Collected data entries
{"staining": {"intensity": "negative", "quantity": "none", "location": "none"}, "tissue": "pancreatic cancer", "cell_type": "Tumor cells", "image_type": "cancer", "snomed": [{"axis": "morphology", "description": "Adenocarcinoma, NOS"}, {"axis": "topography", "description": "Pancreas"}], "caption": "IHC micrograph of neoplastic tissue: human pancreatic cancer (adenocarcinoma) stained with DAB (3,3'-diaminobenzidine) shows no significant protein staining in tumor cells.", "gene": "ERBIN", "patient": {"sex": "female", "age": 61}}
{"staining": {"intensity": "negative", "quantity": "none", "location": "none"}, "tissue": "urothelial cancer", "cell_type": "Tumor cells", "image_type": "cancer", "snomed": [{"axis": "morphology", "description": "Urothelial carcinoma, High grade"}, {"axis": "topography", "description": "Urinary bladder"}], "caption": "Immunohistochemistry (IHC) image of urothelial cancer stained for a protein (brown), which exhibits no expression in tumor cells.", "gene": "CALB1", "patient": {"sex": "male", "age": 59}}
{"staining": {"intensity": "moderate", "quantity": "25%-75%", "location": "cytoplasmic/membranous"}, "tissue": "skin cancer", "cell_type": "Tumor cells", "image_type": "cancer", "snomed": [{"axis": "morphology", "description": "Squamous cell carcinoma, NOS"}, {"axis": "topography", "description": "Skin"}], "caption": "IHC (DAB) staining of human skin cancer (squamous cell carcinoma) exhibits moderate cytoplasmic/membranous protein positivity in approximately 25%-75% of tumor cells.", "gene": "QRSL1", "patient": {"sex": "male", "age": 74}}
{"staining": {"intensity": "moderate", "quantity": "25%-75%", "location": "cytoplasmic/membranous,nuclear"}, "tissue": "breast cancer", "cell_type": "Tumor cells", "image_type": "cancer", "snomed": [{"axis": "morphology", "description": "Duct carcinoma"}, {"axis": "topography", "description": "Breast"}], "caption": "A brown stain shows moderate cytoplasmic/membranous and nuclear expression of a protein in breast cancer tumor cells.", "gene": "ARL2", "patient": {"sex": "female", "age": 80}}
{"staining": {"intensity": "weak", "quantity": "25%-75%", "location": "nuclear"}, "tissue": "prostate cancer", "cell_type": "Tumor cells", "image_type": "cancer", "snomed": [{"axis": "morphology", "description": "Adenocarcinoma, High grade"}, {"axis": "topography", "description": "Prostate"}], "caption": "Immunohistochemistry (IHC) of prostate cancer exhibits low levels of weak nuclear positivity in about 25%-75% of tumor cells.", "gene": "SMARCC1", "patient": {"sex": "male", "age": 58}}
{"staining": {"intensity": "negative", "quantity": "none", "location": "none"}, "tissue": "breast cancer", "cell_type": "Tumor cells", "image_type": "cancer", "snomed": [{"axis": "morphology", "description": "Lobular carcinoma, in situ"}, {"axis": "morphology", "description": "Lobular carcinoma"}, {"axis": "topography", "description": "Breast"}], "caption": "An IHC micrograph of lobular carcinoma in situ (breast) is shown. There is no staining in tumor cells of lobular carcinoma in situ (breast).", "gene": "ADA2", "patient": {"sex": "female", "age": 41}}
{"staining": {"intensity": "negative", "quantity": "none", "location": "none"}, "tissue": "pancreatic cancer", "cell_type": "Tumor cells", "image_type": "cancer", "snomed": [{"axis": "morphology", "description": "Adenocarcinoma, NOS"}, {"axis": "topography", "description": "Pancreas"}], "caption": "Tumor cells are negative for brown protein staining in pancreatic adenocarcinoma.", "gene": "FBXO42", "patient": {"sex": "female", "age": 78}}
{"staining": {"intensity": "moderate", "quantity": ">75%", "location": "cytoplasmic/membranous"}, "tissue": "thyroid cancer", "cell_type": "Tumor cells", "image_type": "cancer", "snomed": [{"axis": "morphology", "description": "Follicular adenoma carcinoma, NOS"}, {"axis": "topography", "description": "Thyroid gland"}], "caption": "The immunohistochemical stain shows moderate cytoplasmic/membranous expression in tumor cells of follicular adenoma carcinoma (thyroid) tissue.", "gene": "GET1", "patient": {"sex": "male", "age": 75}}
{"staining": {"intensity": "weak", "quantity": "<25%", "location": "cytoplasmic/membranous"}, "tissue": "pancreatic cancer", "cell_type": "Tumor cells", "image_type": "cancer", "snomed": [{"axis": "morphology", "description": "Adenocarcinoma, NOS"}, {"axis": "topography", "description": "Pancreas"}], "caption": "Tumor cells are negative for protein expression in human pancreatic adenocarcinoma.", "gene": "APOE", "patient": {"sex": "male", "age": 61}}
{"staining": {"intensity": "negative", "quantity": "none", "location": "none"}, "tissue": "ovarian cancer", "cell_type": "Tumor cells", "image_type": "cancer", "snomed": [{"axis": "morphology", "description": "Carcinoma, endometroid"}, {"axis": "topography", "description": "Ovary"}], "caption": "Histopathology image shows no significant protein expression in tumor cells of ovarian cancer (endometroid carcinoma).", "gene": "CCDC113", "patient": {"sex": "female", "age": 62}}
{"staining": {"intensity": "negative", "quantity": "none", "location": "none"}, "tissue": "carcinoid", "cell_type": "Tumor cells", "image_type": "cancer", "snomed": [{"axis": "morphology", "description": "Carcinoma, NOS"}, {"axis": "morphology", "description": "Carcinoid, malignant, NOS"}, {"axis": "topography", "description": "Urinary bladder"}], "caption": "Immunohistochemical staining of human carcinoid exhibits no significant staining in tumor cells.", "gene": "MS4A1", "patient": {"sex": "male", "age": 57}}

* [What you are asked to do]: Reproduce the entries above exactly, starting at their first line and finishing with the line that contains "(DAB) staining of".

* [Answer space]:
{"staining": {"intensity": "negative", "quantity": "none", "location": "none"}, "tissue": "pancreatic cancer", "cell_type": "Tumor cells", "image_type": "cancer", "snomed": [{"axis": "morphology", "description": "Adenocarcinoma, NOS"}, {"axis": "topography", "description": "Pancreas"}], "caption": "IHC micrograph of neoplastic tissue: human pancreatic cancer (adenocarcinoma) stained with DAB (3,3'-diaminobenzidine) shows no significant protein staining in tumor cells.", "gene": "ERBIN", "patient": {"sex": "female", "age": 61}}
{"staining": {"intensity": "negative", "quantity": "none", "location": "none"}, "tissue": "urothelial cancer", "cell_type": "Tumor cells", "image_type": "cancer", "snomed": [{"axis": "morphology", "description": "Urothelial carcinoma, High grade"}, {"axis": "topography", "description": "Urinary bladder"}], "caption": "Immunohistochemistry (IHC) image of urothelial cancer stained for a protein (brown), which exhibits no expression in tumor cells.", "gene": "CALB1", "patient": {"sex": "male", "age": 59}}
{"staining": {"intensity": "moderate", "quantity": "25%-75%", "location": "cytoplasmic/membranous"}, "tissue": "skin cancer", "cell_type": "Tumor cells", "image_type": "cancer", "snomed": [{"axis": "morphology", "description": "Squamous cell carcinoma, NOS"}, {"axis": "topography", "description": "Skin"}], "caption": "IHC (DAB) staining of human skin cancer (squamous cell carcinoma) exhibits moderate cytoplasmic/membranous protein positivity in approximately 25%-75% of tumor cells.", "gene": "QRSL1", "patient": {"sex": "male", "age": 74}}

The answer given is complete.